Kıbrıs'ı biz satmadık mı?

Oktay EKŞİ
Haberin Devamı

Bazı adamlar vardır. Onlar ilgi duydukları konuları herkes adına izlerler. Önemli bir gelişme olunca hemen tepki gösterir, kamuoyunu uyarırlar.

Yıllardır Kıbrıs konusunu izleyen Prof. Dr. Erol Manisalı böyle bir uzmandır.

Manisalı sayısız defa bağırdı durdu: Gümrük Birliği'ne girmek hatırına Kıbrıs konusunda ödün vermek, Kıbrıs Türkleri'ne de, Kıbrıs davasına da ihanettir, dedi. Özellikle o tarihteki Başbakan Tansu Çiller'i uyaracak her şeyi söyledi.

Ama bu konuları bir Amerikalı gibi gören Çiller'e işittiremedi.

Ve işte şimdi sıra, Türkiye'nin Gümrük Birliği'ne girmesini engelleyen Yunanlılar'ın vetosunu kaldırmak için, Avrupa Birliği adına 24 Şubat 1995'te Türkiye'ye verilen ve o zaman Ankara'nın (daha doğrusu Tansu Çiller'in) reddetmediği ‘‘Başkanlığın Önerisi'' başlıklı metnin bedelini ödememize geldi.

Söz konusu metin, bizim ‘‘Kıbrıs'la ilgili 1960 tarihli Londra ve Zürih anlaşmalarına göre, Türkiye ve Yunanistan'ın birlikte üye olmadıkları hiçbir uluslararası organizasyona Kıbrıs Cumhuriyeti tek başına giremez'' anlamındaki iddiamızı geçersiz hale getirmeyi öngörüyordu.

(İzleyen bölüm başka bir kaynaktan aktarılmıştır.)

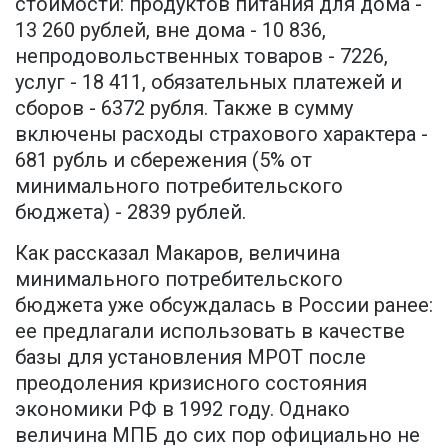
стоимости: продуктов питания для дома -
13 260 рублей, вне дома - 10 836,
непродовольственных товаров - 7226,
услуг - 18 411, обязательных платежей и
сборов - 6372 рубля. Также в сумму
включены расходы страхового характера -
681 рубль и сбережения (5% от
минимального потребительского
бюджета) - 2839 рублей.
Как рассказал Макаров, величина
минимального потребительского
бюджета уже обсуждалась в России ранее:
ее предлагали использовать в качестве
базы для установления МРОТ после
преодоления кризисного состояния
экономики РФ в 1992 году. Однако
величина МПБ до сих пор официально не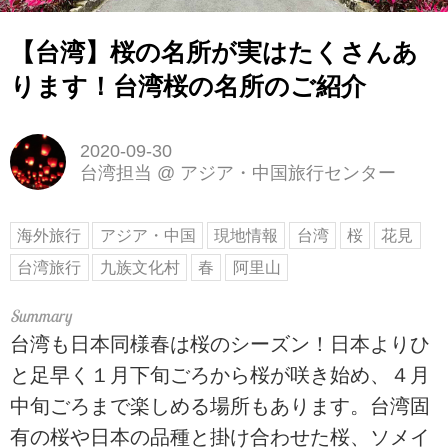
【台湾】桜の名所が実はたくさんあ
ります！台湾桜の名所のご紹介
2020-09-30
台湾担当
@
アジア・中国旅行センター
海外旅行
アジア・中国
現地情報
台湾
桜
花見
台湾旅行
九族文化村
春
阿里山
台湾も日本同様春は桜のシーズン！日本よりひ
と足早く１月下旬ごろから桜が咲き始め、４月
中旬ごろまで楽しめる場所もあります。台湾固
有の桜や日本の品種と掛け合わせた桜、ソメイ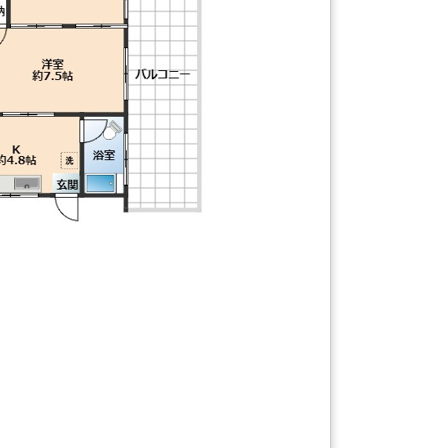
【間取り】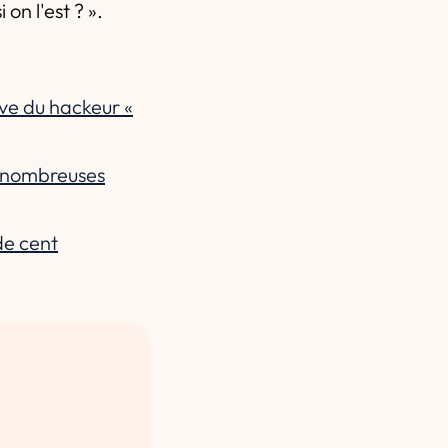
on l'est ? ».
ive du hackeur «
 nombreuses
de cent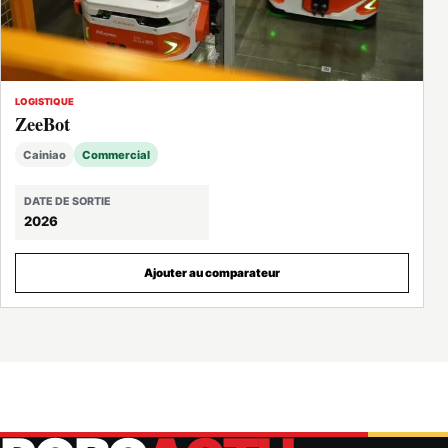
LOGISTIQUE
ZeeBot
Cainiao
Commercial
DATE DE SORTIE
2026
Ajouter au comparateur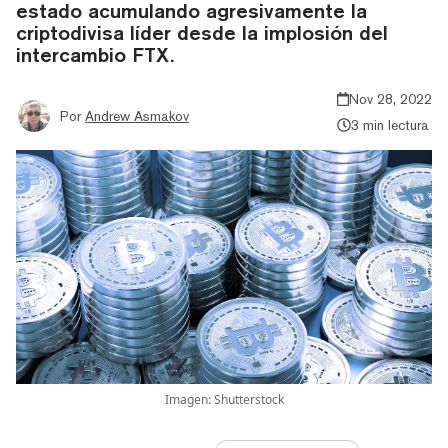
estado acumulando agresivamente la
criptodivisa líder desde la implosión del
intercambio FTX.
Nov 28, 2022
Por
Andrew Asmakov
3 min lectura
Imagen: Shutterstock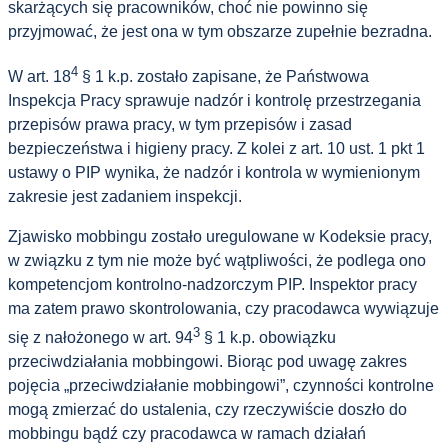
skarżących się pracowników, choć nie powinno się
przyjmować, że jest ona w tym obszarze zupełnie bezradna.
4
W art. 18
§ 1 k.p. zostało zapisane, że Państwowa
Inspekcja Pracy sprawuje nadzór i kontrolę przestrzegania
przepisów prawa pracy, w tym przepisów i zasad
bezpieczeństwa i higieny pracy. Z kolei z art. 10 ust. 1 pkt 1
ustawy o PIP wynika, że nadzór i kontrola w wymienionym
zakresie jest zadaniem inspekcji.
Zjawisko mobbingu zostało uregulowane w Kodeksie pracy,
w związku z tym nie może być wątpliwości, że podlega ono
kompetencjom kontrolno-nadzorczym PIP. Inspektor pracy
ma zatem prawo skontrolowania, czy pracodawca wywiązuje
3
się z nałożonego w art. 94
§ 1 k.p. obowiązku
przeciwdziałania mobbingowi. Biorąc pod uwagę zakres
pojęcia „przeciwdziałanie mobbingowi”, czynności kontrolne
mogą zmierzać do ustalenia, czy rzeczywiście doszło do
mobbingu bądź czy pracodawca w ramach działań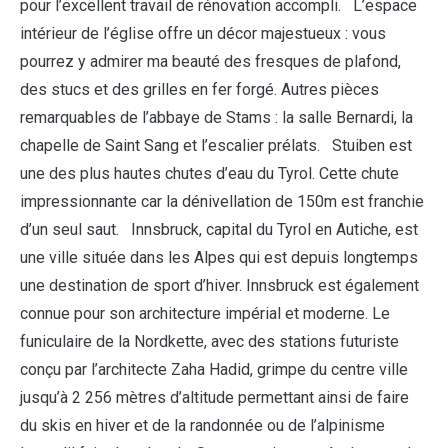
pour l’excellent travail de rénovation accompli. L’espace
intérieur de l’église offre un décor majestueux : vous
pourrez y admirer ma beauté des fresques de plafond,
des stucs et des grilles en fer forgé. Autres pièces
remarquables de l’abbaye de Stams : la salle Bernardi, la
chapelle de Saint Sang et l’escalier prélats. Stuiben est
une des plus hautes chutes d’eau du Tyrol. Cette chute
impressionnante car la dénivellation de 150m est franchie
d’un seul saut. Innsbruck, capital du Tyrol en Autiche, est
une ville située dans les Alpes qui est depuis longtemps
une destination de sport d’hiver. Innsbruck est également
connue pour son architecture impérial et moderne. Le
funiculaire de la Nordkette, avec des stations futuriste
conçu par l’architecte Zaha Hadid, grimpe du centre ville
jusqu’à 2 256 mètres d’altitude permettant ainsi de faire
du skis en hiver et de la randonnée ou de l’alpinisme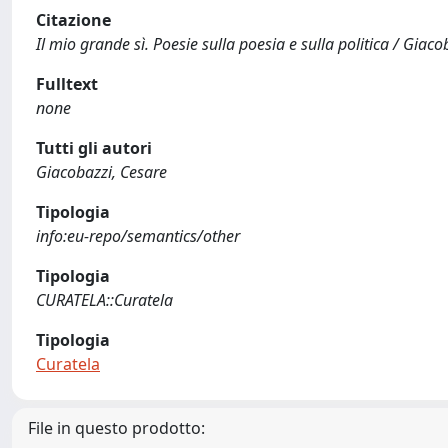
Citazione
Il mio grande sì. Poesie sulla poesia e sulla politica / Giaco
Fulltext
none
Tutti gli autori
Giacobazzi, Cesare
Tipologia
info:eu-repo/semantics/other
Tipologia
CURATELA::Curatela
Tipologia
Curatela
File in questo prodotto: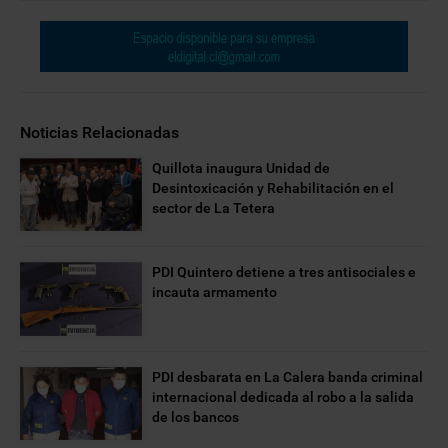
Noticias Relacionadas
Quillota inaugura Unidad de
Desintoxicación y Rehabilitación en el
sector de La Tetera
PDI Quintero detiene a tres antisociales e
incauta armamento
PDI desbarata en La Calera banda criminal
internacional dedicada al robo a la salida
de los bancos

Dahası o kadarla da kalmıyor, Kıbrıs'ta Rum yönetimi tarafından temsil edilen bir Kıbrıs Cumhuriyeti olduğunu kabul ediyor, Türkler'i de Rum egemenliği altında yaşayan bir cemaat olarak görüyordu.

Bunları şimdi anımsatmamızın sebebi basit:

Zamanında gerekli önlemleri almaz, tepkileri göstermezseniz, daha sonra yırtınsanız bile kimseye dinletemezsiniz.

Kaldı ki bu olaydaki gerçek daha vahim. Çünkü olayın bu şekilde gelişeceği biliniyor -ve belki de öyle olması istendiği için- ödün veriliyordu.

Biliyorsunuz Birleşmiş Milletler Genel Sekreteri'nin çağrısı sonucu temmuzun 9'unda Kuzey Kıbrıs Türk Cumhuriyeti Cumhurbaşkanı Rauf Denktaş ile Rum Yönetimi Lideri Glafkos Klerides New York'ta toplandılar. Yaptıkları görüşmelerde önemli bir gelişme kaydedemediler. Ama önümüzdeki ay Cenevre'de tekrar görüşmek üzere ayrıldılar.

İşte tam bu sırada Avrupa Birliği tarafından, Kıbrıs Rum Yönetimi'nin tüm Kıbrıs'ı temsil hakkına sahip sayılarak Avrupa Birliği'ne girmesini öngören görüşmelerin 1998 Mart'ında başlayacağı açıklandı. Hem de Türkiye'nin Avrupa Birliği'ne girme arzu ve umudunu kıran kaba bir taktik uygulanarak bu yapıldı.

Bu koşullarda Rauf Denktaş'ın Cenevre'ye gitmekten vazgeçmesi çok mümkün. Hatta normal... Ama gitmemek neyi çözecek? Bir yandan Avrupa Birliği'nin, öte yandan Bosna'daki trajediyi durdurma fiyakasıyla ortada dolaşan Richard Holbrook aracılığıyla ABD yönetiminin baskısı artarak devam ederse Türkiye ve Kıbrıs Türkleri buna ne kadar direnebilecek?

Belli ki, Kıbrıs Türkleri'ne tüm ulusça destek verdiğimizi ispat edemezsek, 1950'lerden beri kazanabildiklerimiz, bir hamlede elden çıkabilecektir.